*Request*: Exact wording is required for every entry; transcribe all of them and leave the images out.

===

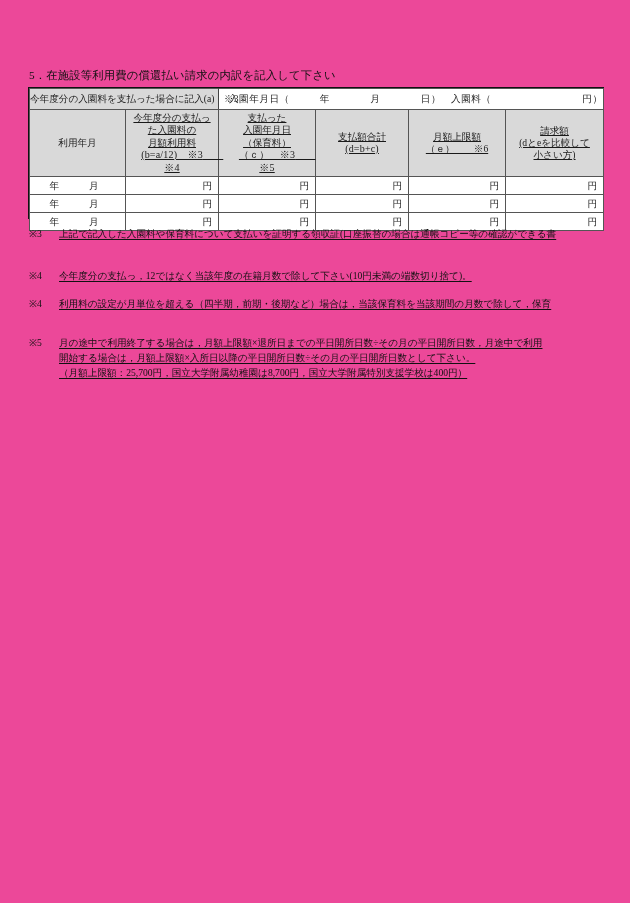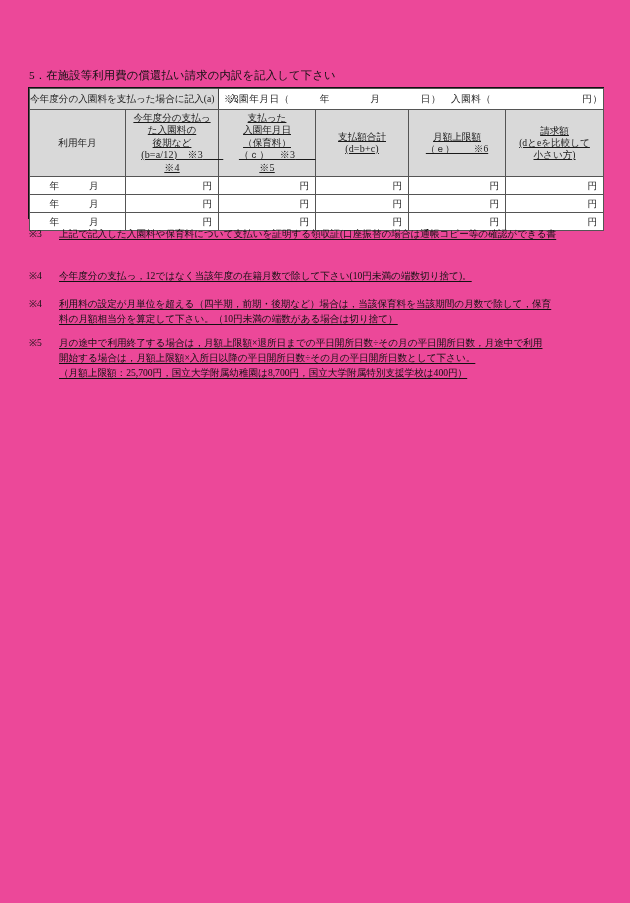--- a/index.html
+++ b/index.html
@@ -168,7 +168,7 @@
         <td class="col-head thick-l">
           <div>今年度分の支払っ</div>
           <div>た入園料の</div>
-          <div>後期など</div>
+          <div>月額利用料</div>
           <div class="small">(b=a/12)　※3　　※4</div>
         </td>
         <td class="col-head thick-l">

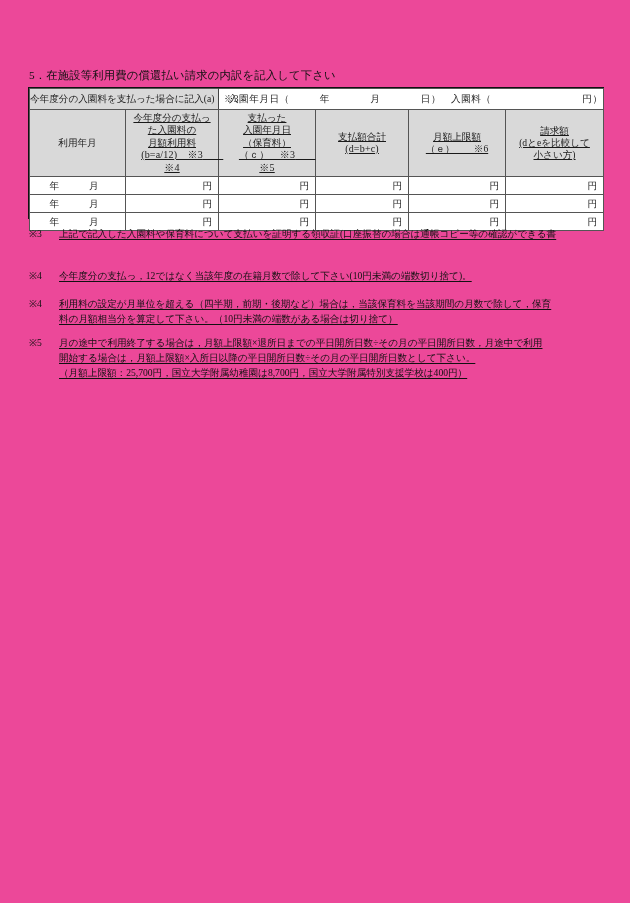--- a/index.html
+++ b/index.html
@@ -237,7 +237,6 @@
     <div class="mark">※4</div>
     <div class="body">
       <span class="ul">利用料の設定が月単位を超える（四半期，前期・後期など）場合は，当該保育料を当該期間の月数で除して，保育</span>
-      <span class="ul">料の月額相当分を算定して下さい。（10円未満の端数がある場合は切り捨て）</span>
     </div>
   </div>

===

*Final answer*:
--- a/index.html
+++ b/index.html
@@ -168,7 +168,7 @@
         <td class="col-head thick-l">
           <div>今年度分の支払っ</div>
           <div>た入園料の</div>
-          <div>後期など</div>
+          <div>月額利用料</div>
           <div class="small">(b=a/12)　※3　　※4</div>
         </td>
         <td class="col-head thick-l">

--- a/index.html
+++ b/index.html
@@ -237,7 +237,6 @@
     <div class="mark">※4</div>
     <div class="body">
       <span class="ul">利用料の設定が月単位を超える（四半期，前期・後期など）場合は，当該保育料を当該期間の月数で除して，保育</span>
-      <span class="ul">料の月額相当分を算定して下さい。（10円未満の端数がある場合は切り捨て）</span>
     </div>
   </div>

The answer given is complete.